Work required: Are you able to retype all the records below exactly?
- - - -
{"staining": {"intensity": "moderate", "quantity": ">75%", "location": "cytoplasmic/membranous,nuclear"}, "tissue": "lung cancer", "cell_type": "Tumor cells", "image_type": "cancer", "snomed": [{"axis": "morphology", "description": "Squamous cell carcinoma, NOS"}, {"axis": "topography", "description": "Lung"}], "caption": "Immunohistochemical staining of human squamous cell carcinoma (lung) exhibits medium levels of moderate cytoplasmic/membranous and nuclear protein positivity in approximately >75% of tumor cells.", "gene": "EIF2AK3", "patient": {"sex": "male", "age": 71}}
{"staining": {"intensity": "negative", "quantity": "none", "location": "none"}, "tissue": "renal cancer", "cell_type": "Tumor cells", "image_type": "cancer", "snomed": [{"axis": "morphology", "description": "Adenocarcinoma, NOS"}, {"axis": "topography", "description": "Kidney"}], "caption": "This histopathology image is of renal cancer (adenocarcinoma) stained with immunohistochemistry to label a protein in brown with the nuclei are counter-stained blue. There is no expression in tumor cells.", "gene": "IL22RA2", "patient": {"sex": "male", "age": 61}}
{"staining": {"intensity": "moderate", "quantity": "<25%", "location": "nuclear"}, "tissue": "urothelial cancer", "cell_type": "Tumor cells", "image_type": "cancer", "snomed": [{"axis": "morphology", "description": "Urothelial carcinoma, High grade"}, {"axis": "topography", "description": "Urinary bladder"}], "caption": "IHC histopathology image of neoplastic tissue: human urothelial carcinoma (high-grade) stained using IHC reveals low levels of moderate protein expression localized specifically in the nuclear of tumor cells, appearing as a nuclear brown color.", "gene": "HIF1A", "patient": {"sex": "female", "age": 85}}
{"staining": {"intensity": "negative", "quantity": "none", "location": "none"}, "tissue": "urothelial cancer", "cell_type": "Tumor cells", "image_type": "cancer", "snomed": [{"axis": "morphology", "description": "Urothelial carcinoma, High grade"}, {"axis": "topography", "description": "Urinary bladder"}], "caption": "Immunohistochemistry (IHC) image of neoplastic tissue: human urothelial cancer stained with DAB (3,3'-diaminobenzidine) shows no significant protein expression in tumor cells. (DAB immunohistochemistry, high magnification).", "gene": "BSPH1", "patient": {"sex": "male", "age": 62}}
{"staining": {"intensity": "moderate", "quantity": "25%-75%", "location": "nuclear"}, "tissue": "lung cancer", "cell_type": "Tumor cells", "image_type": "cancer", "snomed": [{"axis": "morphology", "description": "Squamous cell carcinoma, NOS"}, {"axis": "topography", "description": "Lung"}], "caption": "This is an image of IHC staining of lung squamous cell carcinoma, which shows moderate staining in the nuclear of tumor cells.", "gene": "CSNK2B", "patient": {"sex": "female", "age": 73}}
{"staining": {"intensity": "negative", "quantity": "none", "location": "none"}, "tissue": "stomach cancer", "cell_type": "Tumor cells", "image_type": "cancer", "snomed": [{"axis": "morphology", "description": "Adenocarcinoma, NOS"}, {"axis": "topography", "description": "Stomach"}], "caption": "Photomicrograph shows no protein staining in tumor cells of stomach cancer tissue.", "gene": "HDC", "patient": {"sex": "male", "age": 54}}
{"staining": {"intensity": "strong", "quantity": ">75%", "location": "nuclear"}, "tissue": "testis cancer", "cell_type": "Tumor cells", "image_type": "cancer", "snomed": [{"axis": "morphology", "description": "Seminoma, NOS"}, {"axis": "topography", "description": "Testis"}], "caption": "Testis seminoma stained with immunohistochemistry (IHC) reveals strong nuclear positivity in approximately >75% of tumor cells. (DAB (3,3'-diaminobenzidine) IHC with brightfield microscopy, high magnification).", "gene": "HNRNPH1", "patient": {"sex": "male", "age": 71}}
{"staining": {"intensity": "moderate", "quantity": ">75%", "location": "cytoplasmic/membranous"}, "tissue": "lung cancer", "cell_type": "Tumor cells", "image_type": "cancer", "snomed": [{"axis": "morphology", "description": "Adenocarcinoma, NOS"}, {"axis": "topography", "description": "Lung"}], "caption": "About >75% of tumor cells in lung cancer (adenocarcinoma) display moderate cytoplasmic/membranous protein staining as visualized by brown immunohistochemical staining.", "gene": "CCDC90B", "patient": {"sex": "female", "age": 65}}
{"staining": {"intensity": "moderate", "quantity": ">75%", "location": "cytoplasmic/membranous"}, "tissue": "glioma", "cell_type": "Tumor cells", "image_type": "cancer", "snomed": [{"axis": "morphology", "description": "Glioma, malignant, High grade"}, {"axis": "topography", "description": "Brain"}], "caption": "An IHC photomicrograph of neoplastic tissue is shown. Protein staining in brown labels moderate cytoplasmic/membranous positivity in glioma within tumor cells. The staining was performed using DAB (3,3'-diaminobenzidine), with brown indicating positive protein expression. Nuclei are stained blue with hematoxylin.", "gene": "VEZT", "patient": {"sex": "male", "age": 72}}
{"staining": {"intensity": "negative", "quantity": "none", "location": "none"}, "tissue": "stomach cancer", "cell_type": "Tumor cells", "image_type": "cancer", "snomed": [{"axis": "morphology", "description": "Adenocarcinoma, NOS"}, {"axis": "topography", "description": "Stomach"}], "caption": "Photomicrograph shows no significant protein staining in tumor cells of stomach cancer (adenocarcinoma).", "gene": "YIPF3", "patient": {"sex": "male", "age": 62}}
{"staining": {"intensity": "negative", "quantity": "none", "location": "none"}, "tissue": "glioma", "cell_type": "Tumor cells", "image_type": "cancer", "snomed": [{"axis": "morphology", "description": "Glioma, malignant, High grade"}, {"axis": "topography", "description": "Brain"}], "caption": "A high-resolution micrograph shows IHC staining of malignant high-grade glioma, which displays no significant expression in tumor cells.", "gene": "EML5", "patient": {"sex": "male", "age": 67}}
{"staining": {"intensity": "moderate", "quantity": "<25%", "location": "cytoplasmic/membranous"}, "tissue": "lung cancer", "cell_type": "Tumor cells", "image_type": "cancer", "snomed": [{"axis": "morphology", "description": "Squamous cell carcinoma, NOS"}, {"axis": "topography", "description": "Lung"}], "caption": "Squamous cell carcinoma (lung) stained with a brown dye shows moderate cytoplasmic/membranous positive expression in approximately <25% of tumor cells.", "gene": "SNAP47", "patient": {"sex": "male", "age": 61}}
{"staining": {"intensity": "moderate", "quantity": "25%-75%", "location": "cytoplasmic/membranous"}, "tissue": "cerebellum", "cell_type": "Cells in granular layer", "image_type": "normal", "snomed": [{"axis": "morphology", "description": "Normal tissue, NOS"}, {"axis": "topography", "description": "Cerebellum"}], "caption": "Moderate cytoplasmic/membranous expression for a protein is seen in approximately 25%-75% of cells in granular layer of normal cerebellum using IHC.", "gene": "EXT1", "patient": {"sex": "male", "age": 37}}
- - - -
Completed task:
{"staining": {"intensity": "moderate", "quantity": ">75%", "location": "cytoplasmic/membranous,nuclear"}, "tissue": "lung cancer", "cell_type": "Tumor cells", "image_type": "cancer", "snomed": [{"axis": "morphology", "description": "Squamous cell carcinoma, NOS"}, {"axis": "topography", "description": "Lung"}], "caption": "Immunohistochemical staining of human squamous cell carcinoma (lung) exhibits medium levels of moderate cytoplasmic/membranous and nuclear protein positivity in approximately >75% of tumor cells.", "gene": "EIF2AK3", "patient": {"sex": "male", "age": 71}}
{"staining": {"intensity": "negative", "quantity": "none", "location": "none"}, "tissue": "renal cancer", "cell_type": "Tumor cells", "image_type": "cancer", "snomed": [{"axis": "morphology", "description": "Adenocarcinoma, NOS"}, {"axis": "topography", "description": "Kidney"}], "caption": "This histopathology image is of renal cancer (adenocarcinoma) stained with immunohistochemistry to label a protein in brown with the nuclei are counter-stained blue. There is no expression in tumor cells.", "gene": "IL22RA2", "patient": {"sex": "male", "age": 61}}
{"staining": {"intensity": "moderate", "quantity": "<25%", "location": "nuclear"}, "tissue": "urothelial cancer", "cell_type": "Tumor cells", "image_type": "cancer", "snomed": [{"axis": "morphology", "description": "Urothelial carcinoma, High grade"}, {"axis": "topography", "description": "Urinary bladder"}], "caption": "IHC histopathology image of neoplastic tissue: human urothelial carcinoma (high-grade) stained using IHC reveals low levels of moderate protein expression localized specifically in the nuclear of tumor cells, appearing as a nuclear brown color.", "gene": "HIF1A", "patient": {"sex": "female", "age": 85}}
{"staining": {"intensity": "negative", "quantity": "none", "location": "none"}, "tissue": "urothelial cancer", "cell_type": "Tumor cells", "image_type": "cancer", "snomed": [{"axis": "morphology", "description": "Urothelial carcinoma, High grade"}, {"axis": "topography", "description": "Urinary bladder"}], "caption": "Immunohistochemistry (IHC) image of neoplastic tissue: human urothelial cancer stained with DAB (3,3'-diaminobenzidine) shows no significant protein expression in tumor cells. (DAB immunohistochemistry, high magnification).", "gene": "BSPH1", "patient": {"sex": "male", "age": 62}}
{"staining": {"intensity": "moderate", "quantity": "25%-75%", "location": "nuclear"}, "tissue": "lung cancer", "cell_type": "Tumor cells", "image_type": "cancer", "snomed": [{"axis": "morphology", "description": "Squamous cell carcinoma, NOS"}, {"axis": "topography", "description": "Lung"}], "caption": "This is an image of IHC staining of lung squamous cell carcinoma, which shows moderate staining in the nuclear of tumor cells.", "gene": "CSNK2B", "patient": {"sex": "female", "age": 73}}
{"staining": {"intensity": "negative", "quantity": "none", "location": "none"}, "tissue": "stomach cancer", "cell_type": "Tumor cells", "image_type": "cancer", "snomed": [{"axis": "morphology", "description": "Adenocarcinoma, NOS"}, {"axis": "topography", "description": "Stomach"}], "caption": "Photomicrograph shows no protein staining in tumor cells of stomach cancer tissue.", "gene": "HDC", "patient": {"sex": "male", "age": 54}}
{"staining": {"intensity": "strong", "quantity": ">75%", "location": "nuclear"}, "tissue": "testis cancer", "cell_type": "Tumor cells", "image_type": "cancer", "snomed": [{"axis": "morphology", "description": "Seminoma, NOS"}, {"axis": "topography", "description": "Testis"}], "caption": "Testis seminoma stained with immunohistochemistry (IHC) reveals strong nuclear positivity in approximately >75% of tumor cells. (DAB (3,3'-diaminobenzidine) IHC with brightfield microscopy, high magnification).", "gene": "HNRNPH1", "patient": {"sex": "male", "age": 71}}
{"staining": {"intensity": "moderate", "quantity": ">75%", "location": "cytoplasmic/membranous"}, "tissue": "lung cancer", "cell_type": "Tumor cells", "image_type": "cancer", "snomed": [{"axis": "morphology", "description": "Adenocarcinoma, NOS"}, {"axis": "topography", "description": "Lung"}], "caption": "About >75% of tumor cells in lung cancer (adenocarcinoma) display moderate cytoplasmic/membranous protein staining as visualized by brown immunohistochemical staining.", "gene": "CCDC90B", "patient": {"sex": "female", "age": 65}}
{"staining": {"intensity": "moderate", "quantity": ">75%", "location": "cytoplasmic/membranous"}, "tissue": "glioma", "cell_type": "Tumor cells", "image_type": "cancer", "snomed": [{"axis": "morphology", "description": "Glioma, malignant, High grade"}, {"axis": "topography", "description": "Brain"}], "caption": "An IHC photomicrograph of neoplastic tissue is shown. Protein staining in brown labels moderate cytoplasmic/membranous positivity in glioma within tumor cells. The staining was performed using DAB (3,3'-diaminobenzidine), with brown indicating positive protein expression. Nuclei are stained blue with hematoxylin.", "gene": "VEZT", "patient": {"sex": "male", "age": 72}}
{"staining": {"intensity": "negative", "quantity": "none", "location": "none"}, "tissue": "stomach cancer", "cell_type": "Tumor cells", "image_type": "cancer", "snomed": [{"axis": "morphology", "description": "Adenocarcinoma, NOS"}, {"axis": "topography", "description": "Stomach"}], "caption": "Photomicrograph shows no significant protein staining in tumor cells of stomach cancer (adenocarcinoma).", "gene": "YIPF3", "patient": {"sex": "male", "age": 62}}
{"staining": {"intensity": "negative", "quantity": "none", "location": "none"}, "tissue": "glioma", "cell_type": "Tumor cells", "image_type": "cancer", "snomed": [{"axis": "morphology", "description": "Glioma, malignant, High grade"}, {"axis": "topography", "description": "Brain"}], "caption": "A high-resolution micrograph shows IHC staining of malignant high-grade glioma, which displays no significant expression in tumor cells.", "gene": "EML5", "patient": {"sex": "male", "age": 67}}
{"staining": {"intensity": "moderate", "quantity": "<25%", "location": "cytoplasmic/membranous"}, "tissue": "lung cancer", "cell_type": "Tumor cells", "image_type": "cancer", "snomed": [{"axis": "morphology", "description": "Squamous cell carcinoma, NOS"}, {"axis": "topography", "description": "Lung"}], "caption": "Squamous cell carcinoma (lung) stained with a brown dye shows moderate cytoplasmic/membranous positive expression in approximately <25% of tumor cells.", "gene": "SNAP47", "patient": {"sex": "male", "age": 61}}
{"staining": {"intensity": "moderate", "quantity": "25%-75%", "location": "cytoplasmic/membranous"}, "tissue": "cerebellum", "cell_type": "Cells in granular layer", "image_type": "normal", "snomed": [{"axis": "morphology", "description": "Normal tissue, NOS"}, {"axis": "topography", "description": "Cerebellum"}], "caption": "Moderate cytoplasmic/membranous expression for a protein is seen in approximately 25%-75% of cells in granular layer of normal cerebellum using IHC.", "gene": "EXT1", "patient": {"sex": "male", "age": 37}}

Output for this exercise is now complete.